Batchsize's Change Causes Errors

I change the batchsize from 1 to 20, some errors caused.
I guess the reason is that the batchsize cannot be divisible by the size of dataloader, how can I fix it?

Related code in train.py and models.py:

for epoch in range(opt.epoch, opt.n_epochs):
    for i, batch in enumerate(dataloader):


        # Set model input

        real_A = Variable(batch['A'].type(Tensor))
        real_B = Variable(batch['B'].type(Tensor))
        label_AB = Variable(batch['label_AB'].type(Tensor))
        label_BA = Variable(batch['label_BA'].type(Tensor))
        label = batch['label_name']

        real_A_features = vgg16(real_A)
        real_B_features = vgg16(real_B)

        realA_mean_std = mean_std(real_A_features)
        realB_mean_std = mean_std(real_B_features)

        weights_AB = metanet(realB_mean_std,label_AB)   #line206 in train.py
        weights_BA = metanet(realA_mean_std,label_BA)
def forward(self, mean_std_features,label):
        #mean_std_features = mean_std_features.view(-1,mean_std_features.shape[0] * mean_std_features.shape[1])
        #label_vector = torch.mean(label,dim=2).view(1,-1)
        index0 = torch.cuda.FloatTensor([torch.mean(label[0][0])])
        index1 = torch.cuda.FloatTensor([torch.mean(label[0][1])])
        index2 = torch.cuda.FloatTensor([torch.mean(label[0][2])])
        index3 = torch.cuda.FloatTensor([torch.mean(label[0][3])])
        #index4 = torch.cuda.FloatTensor([torch.mean(label[0][4])])
        label_vector = torch.cat((index0,index1,index2,index3)).view(1,-1)
        hidden = F.relu(self.hidden(torch.cat([mean_std_features,label_vector],dim=1)))   #line201 in models.py
        filters = {}
        for name, i in self.fc_dict.items():
            fc = getattr(self, 'fc{}'.format(i + 1))
            filters[name] = fc(hidden[:, i * 128:(i + 1) * 128])
        return filters

The error occurs at

torch.cat([mean_std_features,label_vector],dim=1))

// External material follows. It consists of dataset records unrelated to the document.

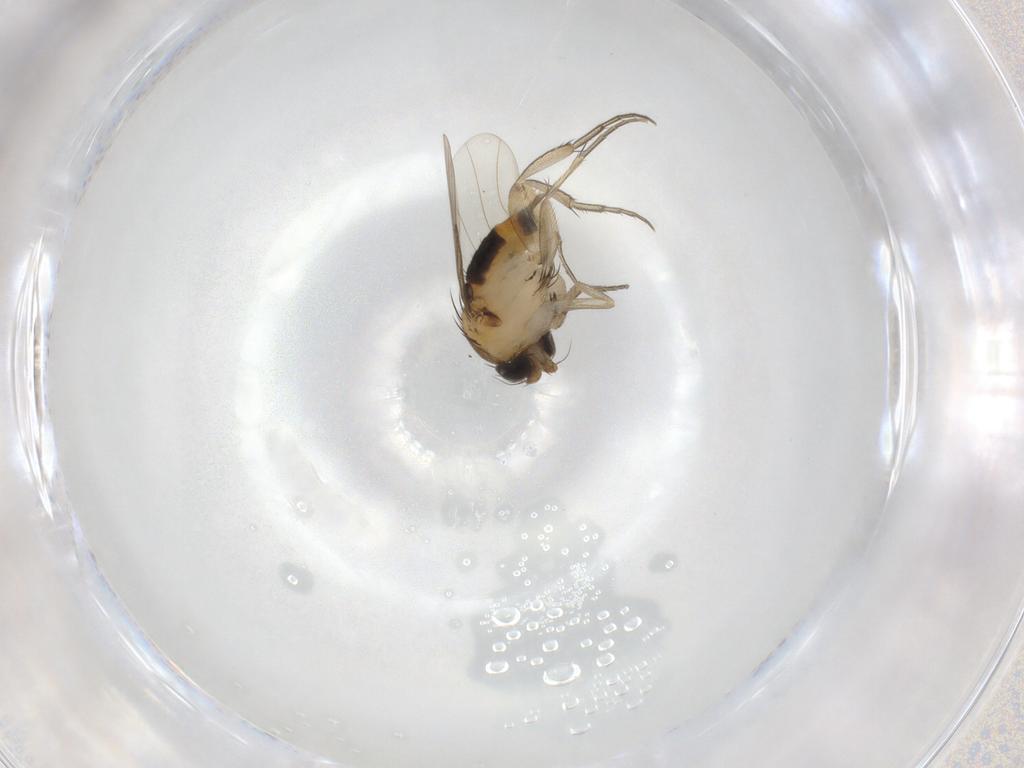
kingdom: Animalia
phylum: Arthropoda
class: Insecta
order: Diptera
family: Phoridae
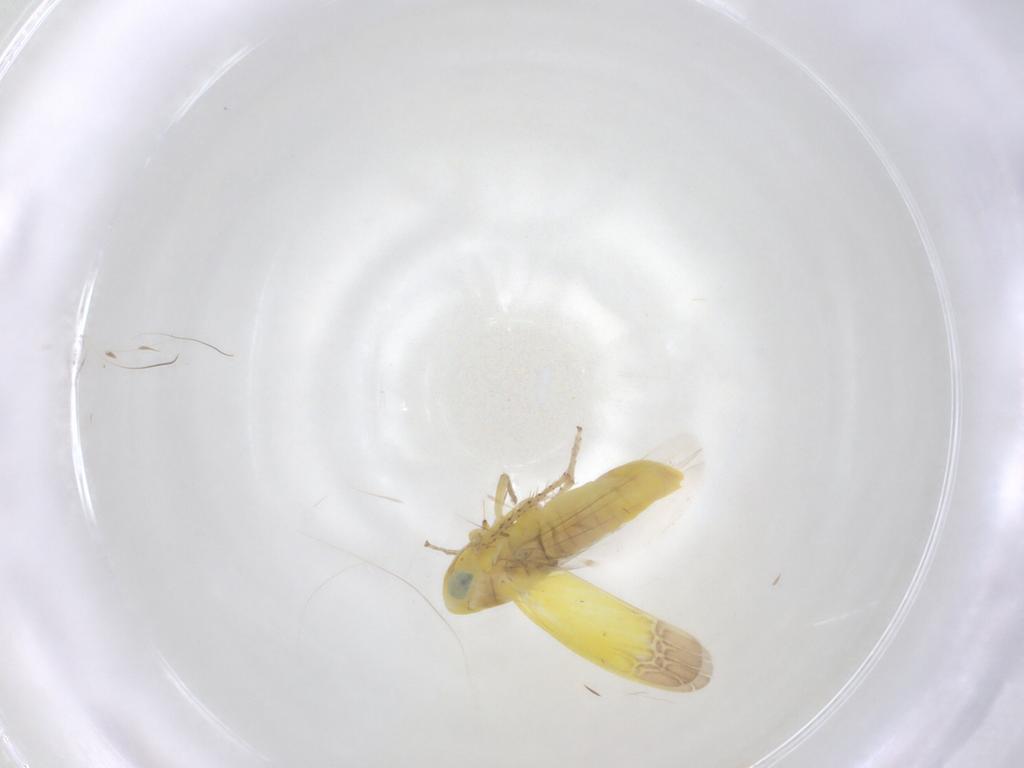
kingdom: Animalia
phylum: Arthropoda
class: Insecta
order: Hemiptera
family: Cicadellidae
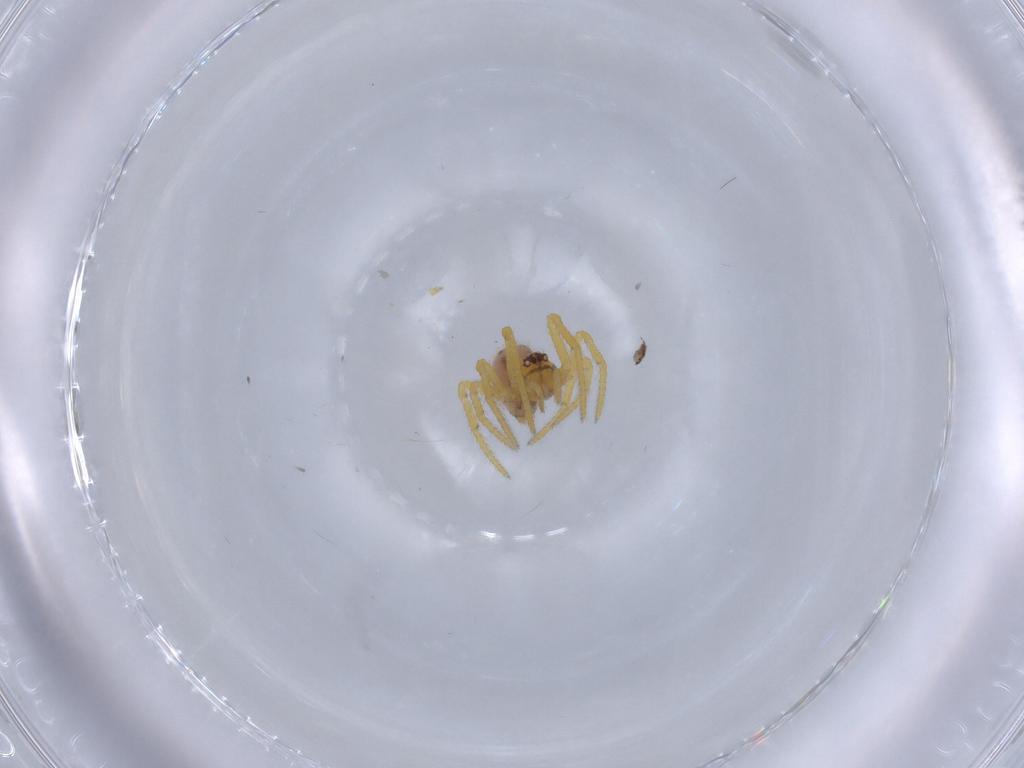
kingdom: Animalia
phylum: Arthropoda
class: Arachnida
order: Araneae
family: Theridiidae
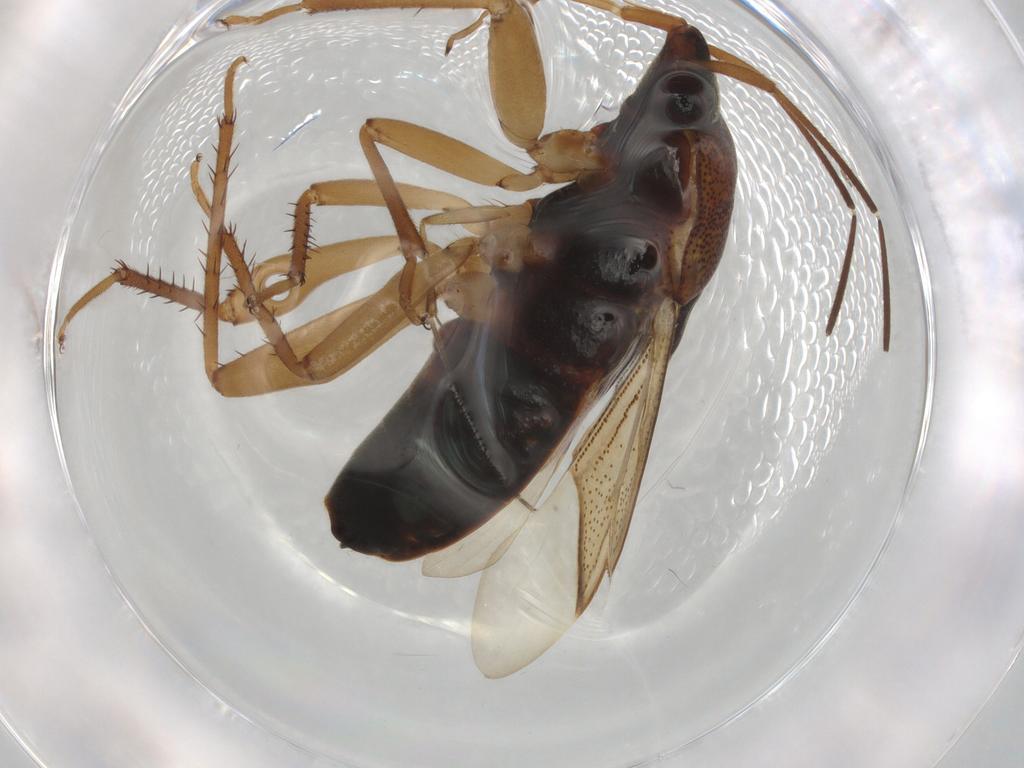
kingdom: Animalia
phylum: Arthropoda
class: Insecta
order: Hemiptera
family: Rhyparochromidae
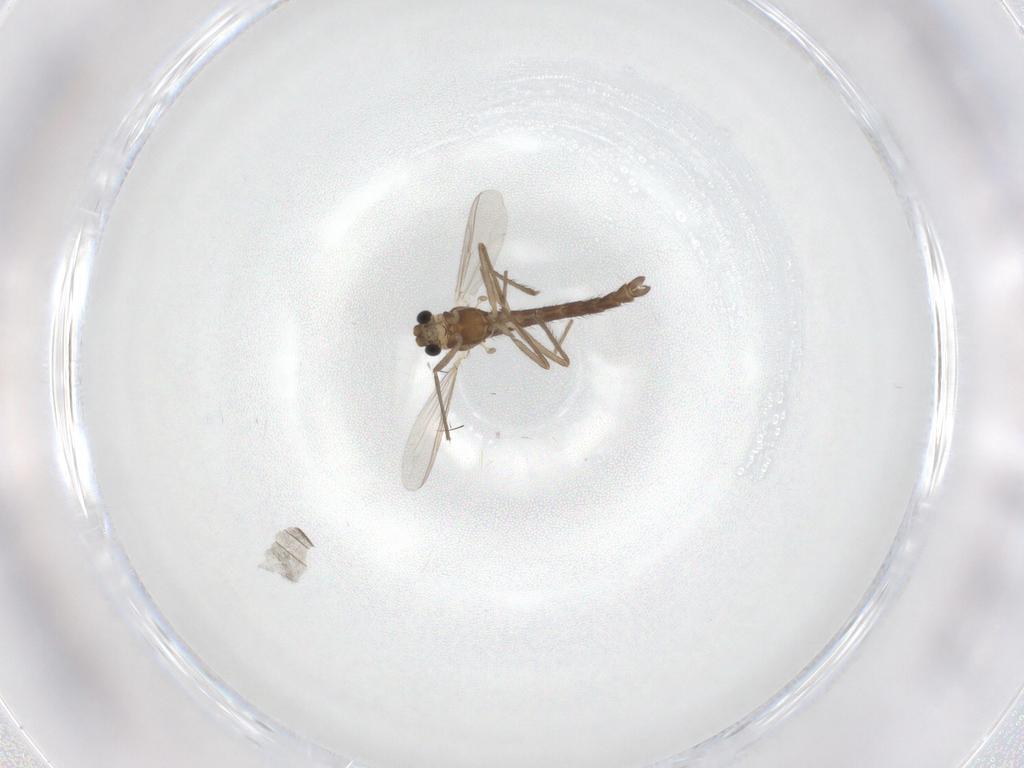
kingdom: Animalia
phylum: Arthropoda
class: Insecta
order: Diptera
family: Chironomidae
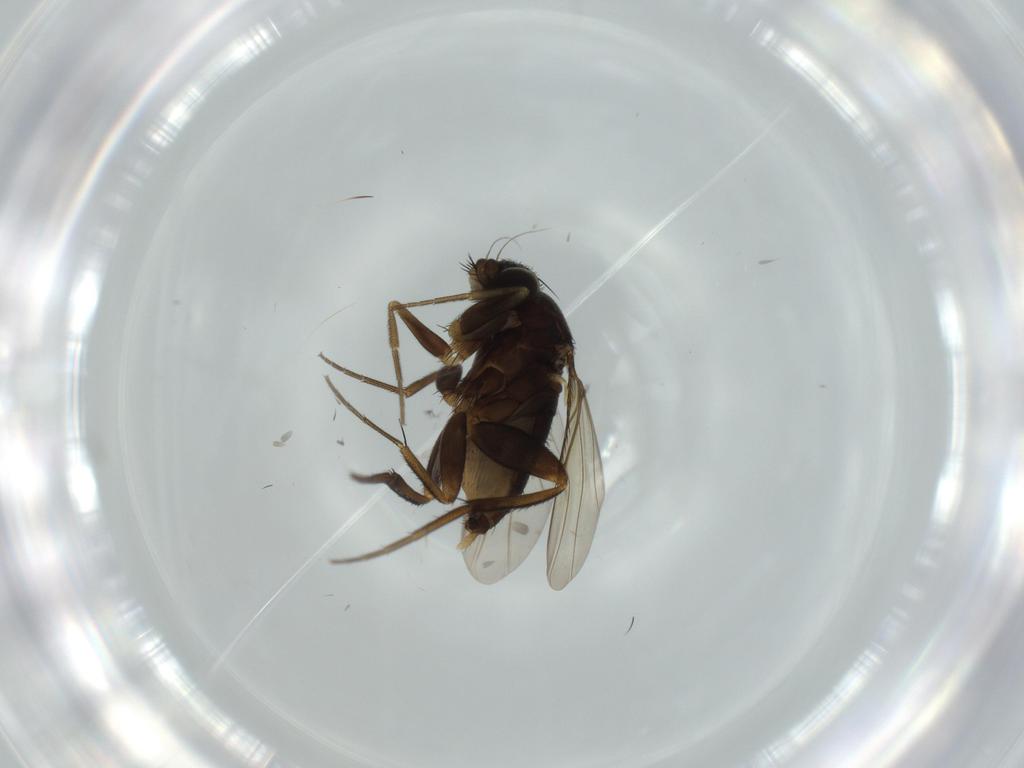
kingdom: Animalia
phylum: Arthropoda
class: Insecta
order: Diptera
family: Phoridae
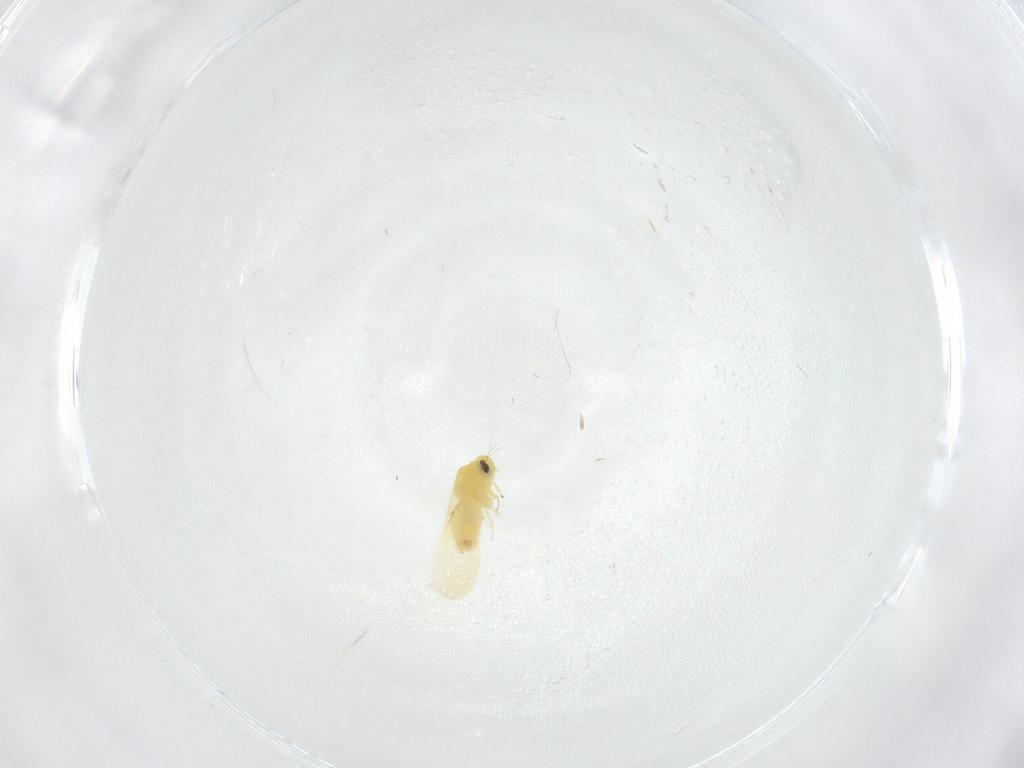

From the error trace, I would guess the shapes are (batch_size,something) for label vector and (1,something) for mean_std_features. This implies that the the mean_std() is agnostic to changes in batch size. You would have to change the function to accomodate for different batch sizes. First, do verify this by printing out the shapes of the variables in question. Once you confirm, try tweaking the mean_std() to accmodate different batch sizes.